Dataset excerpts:
____________

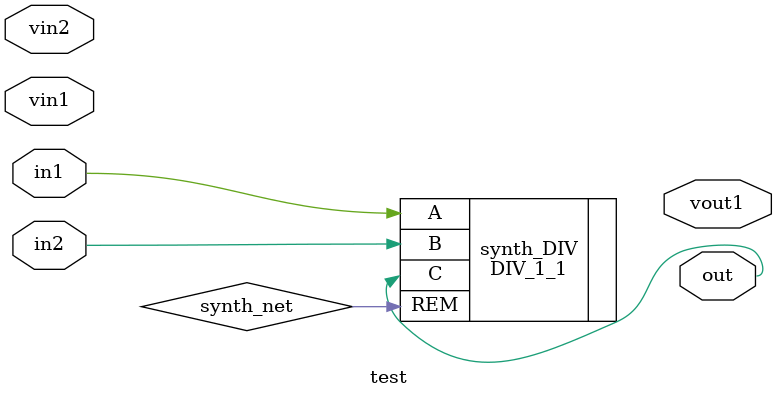
<source format=v>
module test(out, in1, in2, vin1, vin2, vout1);

output wire out;
input wire in1;
input wire in2;
input wire [1:0]vin1;
input wire [2:0]vin2;
output wire [3:0]vout1;
wire synth_net;
wire synth_net_1;
wire synth_net_2;
wire synth_net_3;
wire synth_net_4;
wire synth_net_5;
wire synth_net_6;
wire synth_net_7;
DIV_1_1 synth_DIV(.REM(synth_net), .C(out), .A(in1), .B(in2));
GND_0_1 synth_GND(.OUT(synth_net_1));
GND_0_1 synth_GND_0(.OUT(synth_net_2));
GND_0_1 synth_GND_1(.OUT(synth_net_3));
DIV_4_4 synth_DIV_0(.REM({synth_net_4, synth_net_5, synth_net_6, synth_net_7}), 
    .C({synth_net_8, synth_net_9, synth_net_10, synth_net_11}), .A(
    {synth_net_1, synth_net_2, vin1[1], vin1[0]}), .B(
    {synth_net_3, vin2[2], vin2[1], vin2[0]}));
endmodule

</source>
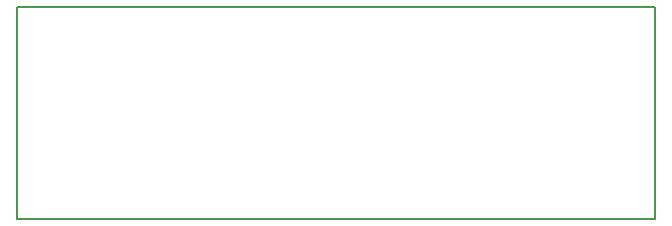
<source format=gko>
G04 Layer_Color=16711935*
%FSLAX24Y24*%
%MOIN*%
G70*
G01*
G75*
%ADD10C,0.0079*%
D10*
X39911Y35581D02*
X57087D01*
X35827Y28494D02*
Y35581D01*
X39911D01*
X57087Y28494D02*
Y35581D01*
X35827Y28494D02*
X57087D01*
M02*

</source>
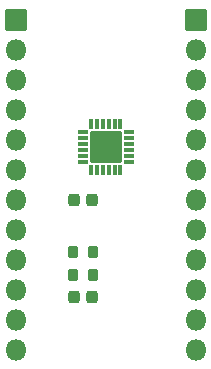
<source format=gbr>
%TF.GenerationSoftware,KiCad,Pcbnew,6.0.4+dfsg-1+b1*%
%TF.CreationDate,2022-04-28T11:11:36+08:00*%
%TF.ProjectId,gpioexp,6770696f-6578-4702-9e6b-696361645f70,c*%
%TF.SameCoordinates,Original*%
%TF.FileFunction,Soldermask,Top*%
%TF.FilePolarity,Negative*%
%FSLAX46Y46*%
G04 Gerber Fmt 4.6, Leading zero omitted, Abs format (unit mm)*
G04 Created by KiCad (PCBNEW 6.0.4+dfsg-1+b1) date 2022-04-28 11:11:36*
%MOMM*%
%LPD*%
G01*
G04 APERTURE LIST*
G04 Aperture macros list*
%AMRoundRect*
0 Rectangle with rounded corners*
0 $1 Rounding radius*
0 $2 $3 $4 $5 $6 $7 $8 $9 X,Y pos of 4 corners*
0 Add a 4 corners polygon primitive as box body*
4,1,4,$2,$3,$4,$5,$6,$7,$8,$9,$2,$3,0*
0 Add four circle primitives for the rounded corners*
1,1,$1+$1,$2,$3*
1,1,$1+$1,$4,$5*
1,1,$1+$1,$6,$7*
1,1,$1+$1,$8,$9*
0 Add four rect primitives between the rounded corners*
20,1,$1+$1,$2,$3,$4,$5,0*
20,1,$1+$1,$4,$5,$6,$7,0*
20,1,$1+$1,$6,$7,$8,$9,0*
20,1,$1+$1,$8,$9,$2,$3,0*%
G04 Aperture macros list end*
%ADD10RoundRect,0.250000X0.200000X0.275000X-0.200000X0.275000X-0.200000X-0.275000X0.200000X-0.275000X0*%
%ADD11RoundRect,0.275000X0.225000X0.250000X-0.225000X0.250000X-0.225000X-0.250000X0.225000X-0.250000X0*%
%ADD12RoundRect,0.112500X0.350000X0.062500X-0.350000X0.062500X-0.350000X-0.062500X0.350000X-0.062500X0*%
%ADD13RoundRect,0.112500X0.062500X0.350000X-0.062500X0.350000X-0.062500X-0.350000X0.062500X-0.350000X0*%
%ADD14RoundRect,0.050000X1.300000X1.300000X-1.300000X1.300000X-1.300000X-1.300000X1.300000X-1.300000X0*%
%ADD15RoundRect,0.050000X0.850000X0.850000X-0.850000X0.850000X-0.850000X-0.850000X0.850000X-0.850000X0*%
%ADD16O,1.800000X1.800000*%
G04 APERTURE END LIST*
D10*
%TO.C,R1*%
X141160000Y-100965000D03*
X139510000Y-100965000D03*
%TD*%
%TO.C,R2*%
X141160000Y-102870000D03*
X139510000Y-102870000D03*
%TD*%
D11*
%TO.C,C1*%
X141110000Y-96520000D03*
X139560000Y-96520000D03*
%TD*%
%TO.C,C2*%
X141110000Y-104775000D03*
X139560000Y-104775000D03*
%TD*%
D12*
%TO.C,U1*%
X144177500Y-93325000D03*
X144177500Y-92825000D03*
X144177500Y-92325000D03*
X144177500Y-91825000D03*
X144177500Y-91325000D03*
X144177500Y-90825000D03*
D13*
X143490000Y-90137500D03*
X142990000Y-90137500D03*
X142490000Y-90137500D03*
X141990000Y-90137500D03*
X141490000Y-90137500D03*
X140990000Y-90137500D03*
D12*
X140302500Y-90825000D03*
X140302500Y-91325000D03*
X140302500Y-91825000D03*
X140302500Y-92325000D03*
X140302500Y-92825000D03*
X140302500Y-93325000D03*
D13*
X140990000Y-94012500D03*
X141490000Y-94012500D03*
X141990000Y-94012500D03*
X142490000Y-94012500D03*
X142990000Y-94012500D03*
X143490000Y-94012500D03*
D14*
X142240000Y-92075000D03*
%TD*%
D15*
%TO.C,J1*%
X134620000Y-81280000D03*
D16*
X134620000Y-83820000D03*
X134620000Y-86360000D03*
X134620000Y-88900000D03*
X134620000Y-91440000D03*
X134620000Y-93980000D03*
X134620000Y-96520000D03*
X134620000Y-99060000D03*
X134620000Y-101600000D03*
X134620000Y-104140000D03*
X134620000Y-106680000D03*
X134620000Y-109220000D03*
%TD*%
D15*
%TO.C,J2*%
X149860000Y-81280000D03*
D16*
X149860000Y-83820000D03*
X149860000Y-86360000D03*
X149860000Y-88900000D03*
X149860000Y-91440000D03*
X149860000Y-93980000D03*
X149860000Y-96520000D03*
X149860000Y-99060000D03*
X149860000Y-101600000D03*
X149860000Y-104140000D03*
X149860000Y-106680000D03*
X149860000Y-109220000D03*
%TD*%
M02*

</source>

____________

--- Task ---
Give back exactly the lines from the top of the records to the line containing "G04 APERTURE LIST*", both included, and no pictures.

--- Written response ---
<source format=v>
module test(out, in1, in2, vin1, vin2, vout1);

output wire out;
input wire in1;
input wire in2;
input wire [1:0]vin1;
input wire [2:0]vin2;
output wire [3:0]vout1;
wire synth_net;
wire synth_net_1;
wire synth_net_2;
wire synth_net_3;
wire synth_net_4;
wire synth_net_5;
wire synth_net_6;
wire synth_net_7;
DIV_1_1 synth_DIV(.REM(synth_net), .C(out), .A(in1), .B(in2));
GND_0_1 synth_GND(.OUT(synth_net_1));
GND_0_1 synth_GND_0(.OUT(synth_net_2));
GND_0_1 synth_GND_1(.OUT(synth_net_3));
DIV_4_4 synth_DIV_0(.REM({synth_net_4, synth_net_5, synth_net_6, synth_net_7}), 
    .C({synth_net_8, synth_net_9, synth_net_10, synth_net_11}), .A(
    {synth_net_1, synth_net_2, vin1[1], vin1[0]}), .B(
    {synth_net_3, vin2[2], vin2[1], vin2[0]}));
endmodule

</source>
<source format=gko>
G04 Layer_Color=16711935*
%FSLAX24Y24*%
%MOIN*%
G70*
G01*
G75*
%ADD10C,0.0079*%
D10*
X39911Y35581D02*
X57087D01*
X35827Y28494D02*
Y35581D01*
X39911D01*
X57087Y28494D02*
Y35581D01*
X35827Y28494D02*
X57087D01*
M02*

</source>
<source format=gbr>
%TF.GenerationSoftware,KiCad,Pcbnew,6.0.4+dfsg-1+b1*%
%TF.CreationDate,2022-04-28T11:11:36+08:00*%
%TF.ProjectId,gpioexp,6770696f-6578-4702-9e6b-696361645f70,c*%
%TF.SameCoordinates,Original*%
%TF.FileFunction,Soldermask,Top*%
%TF.FilePolarity,Negative*%
%FSLAX46Y46*%
G04 Gerber Fmt 4.6, Leading zero omitted, Abs format (unit mm)*
G04 Created by KiCad (PCBNEW 6.0.4+dfsg-1+b1) date 2022-04-28 11:11:36*
%MOMM*%
%LPD*%
G01*
G04 APERTURE LIST*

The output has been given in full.